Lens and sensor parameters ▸
----------

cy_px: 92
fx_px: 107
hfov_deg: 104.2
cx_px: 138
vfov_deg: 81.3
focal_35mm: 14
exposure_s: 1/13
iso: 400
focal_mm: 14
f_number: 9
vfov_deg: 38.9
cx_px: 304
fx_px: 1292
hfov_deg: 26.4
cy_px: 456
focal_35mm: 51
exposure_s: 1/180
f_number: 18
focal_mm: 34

----------

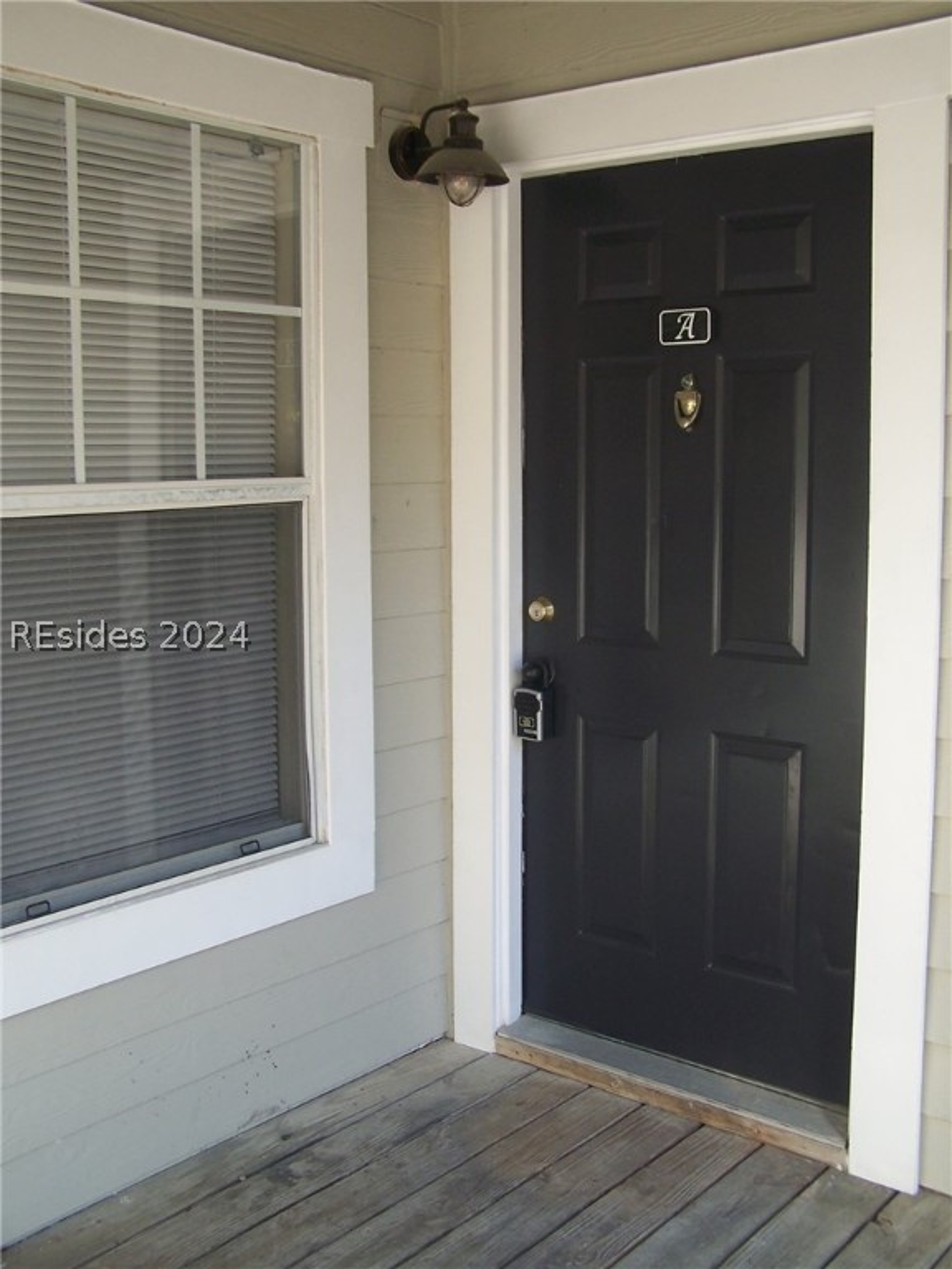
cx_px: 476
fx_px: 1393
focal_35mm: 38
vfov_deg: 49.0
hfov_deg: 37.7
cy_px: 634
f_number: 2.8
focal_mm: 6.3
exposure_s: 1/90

----------

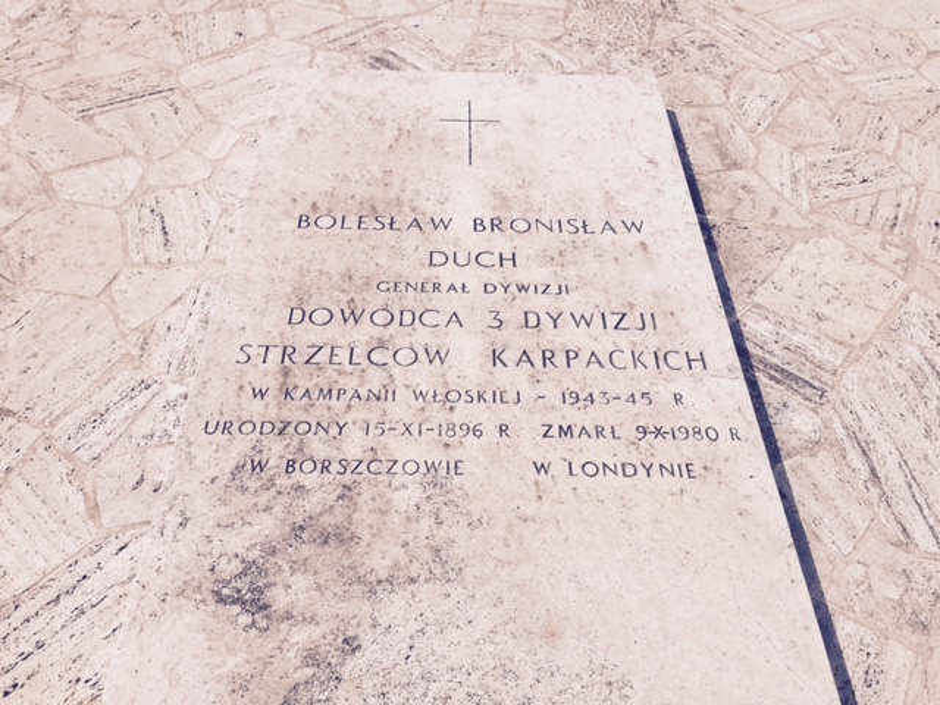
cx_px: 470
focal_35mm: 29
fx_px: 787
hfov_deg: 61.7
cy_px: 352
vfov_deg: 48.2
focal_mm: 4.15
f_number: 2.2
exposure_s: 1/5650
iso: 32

----------

Above are some lines. Repeat exactly, and only, those from the line that has "focal_35mm: 38" through the line that has "exposure_s: 1/90".

focal_35mm: 38
vfov_deg: 49.0
hfov_deg: 37.7
cy_px: 634
f_number: 2.8
focal_mm: 6.3
exposure_s: 1/90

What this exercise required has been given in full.